My advice to everyone: Don't assume anything!!!

Hi All,

We're asked for the probability of choosing a number (from a given set of 12 numbers) that will "fit" a given equation. That equation is set equal to 0, which makes solving the equation rather easy. Since we're dealing with the PRODUCT of three "terms", if ANY of those terms equals 0, then the product will equal 0.

IF... we select X = -10 from the set, then we have (-15)(0)(-25) = 0, so X = -10 IS a solution.
IF... we select X = 0 from the set, then we have (-5)(10)(-5) = 250, which is NOT a solution.

The given equation has 3 solutions: +5, -10 and +5/2. However, only two of those solutions appear in the set (-10 and 2.5). Thus, the probability of selecting a number that fits the equation is 2/12 = 1/6

Final Answer:

GMAT assassins aren't born, they're made,
Rich

Hi pushpitkc

can you please explain what i did wrong

i did this \(x^2+10-5x-50(2x-5)\) now left with it

\(x^2+10x-5x-100x+250 = 0\)

*Task instructions*
Revise the probability discussion from "We're asked for" to "will equal 0.", changing "terms" to "factors" throughout. The entries that follow have no connection to the probability discussion.

*Data for analysis*
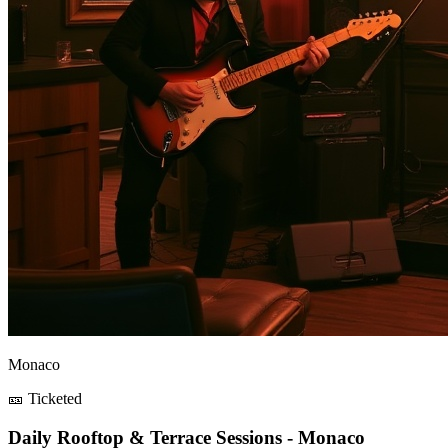
Monaco
🎫 Ticketed
Daily Rooftop & Terrace Sessions - Monaco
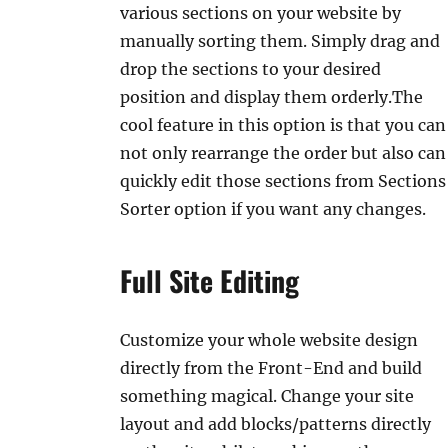
various sections on your website by
manually sorting them. Simply drag and
drop the sections to your desired
position and display them orderly.The
cool feature in this option is that you can
not only rearrange the order but also can
quickly edit those sections from Sections
Sorter option if you want any changes.
Full Site Editing
Customize your whole website design
directly from the Front-End and build
something magical. Change your site
layout and add blocks/patterns directly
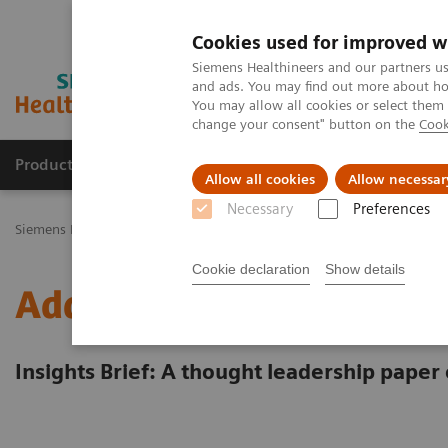
Cookies used for improved w
Siemens Healthineers and our partners us
and ads. You may find out more about how
You may allow all cookies or select them
change your consent" button on the
Cook
Products & Services
Challenges & Solutions in h
Allow all cookies
Allow necessar
Necessary
Preferences
Siemens Healthineers Nederland
Insights
Insights Center
Ener
Cookie declaration
Show details
Addressing the energy cr
Insights Brief: A thought leadership paper 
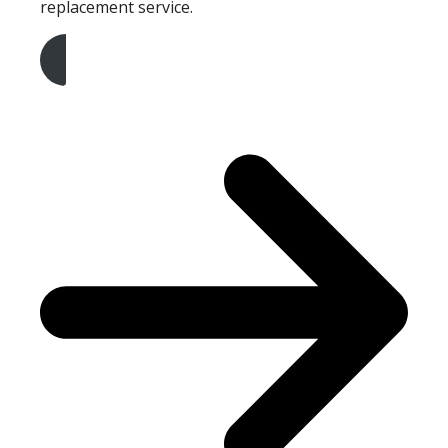
replacement service.
Get A Free Quote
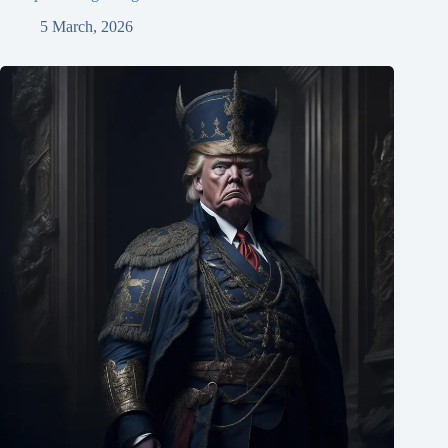
5 March, 2026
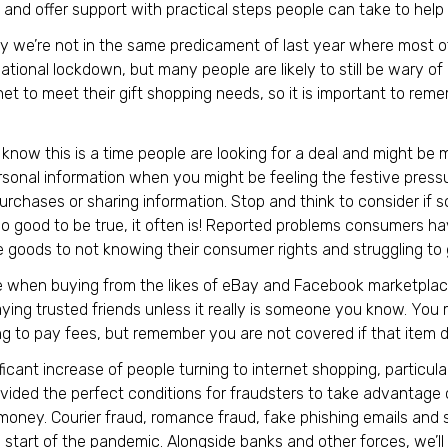
and offer support with practical steps people can take to help 
y we’re not in the same predicament of last year where most of
tional lockdown, but many people are likely to still be wary of
net to meet their gift shopping needs, so it is important to re
 know this is a time people are looking for a deal and might be 
rsonal information when you might be feeling the festive press
rchases or sharing information. Stop and think to consider if 
o good to be true, it often is! Reported problems consumers h
 goods to not knowing their consumer rights and struggling to 
 when buying from the likes of eBay and Facebook marketplace.
ying trusted friends unless it really is someone you know. You 
ng to pay fees, but remember you are not covered if that item 
ficant increase of people turning to internet shopping, particula
vided the perfect conditions for fraudsters to take advantage 
money. Courier fraud, romance fraud, fake phishing emails and 
 start of the pandemic. Alongside banks and other forces, we’l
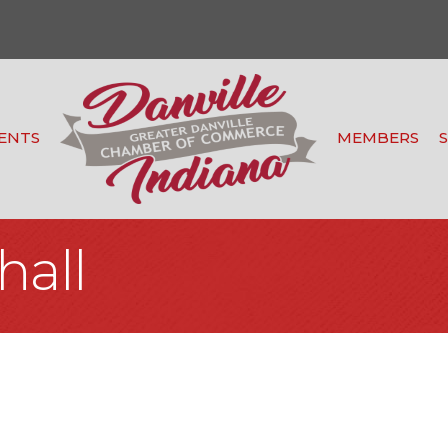
ENTS
MEMBERS
hall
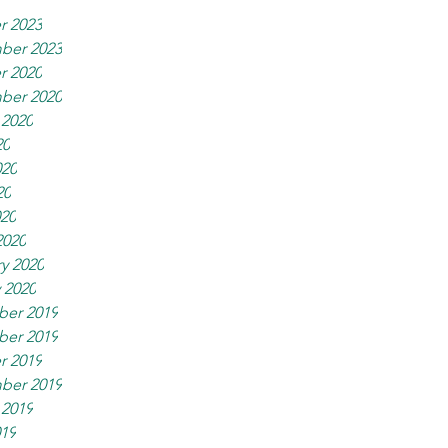
r 2023
ber 2023
r 2020
ber 2020
 2020
20
020
20
020
2020
y 2020
 2020
er 2019
er 2019
r 2019
ber 2019
 2019
019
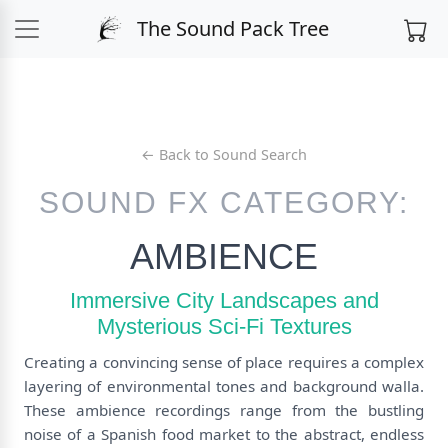
The Sound Pack Tree
← Back to Sound Search
SOUND FX CATEGORY:
AMBIENCE
Immersive City Landscapes and
Mysterious Sci-Fi Textures
Creating a convincing sense of place requires a complex
layering of environmental tones and background walla.
These ambience recordings range from the bustling
noise of a Spanish food market to the abstract, endless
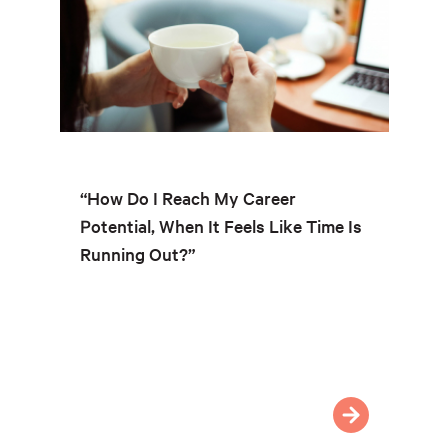
“How Do I Reach My Career
Potential, When It Feels Like Time Is
Running Out?”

*Result*
We're asked for the probability of choosing a number (from a given set of 12 numbers) that will "fit" a given equation. That equation is set equal to 0, which makes solving the equation rather easy. Since we're dealing with the PRODUCT of three "factors", if ANY of those factors equals 0, then the product will equal 0.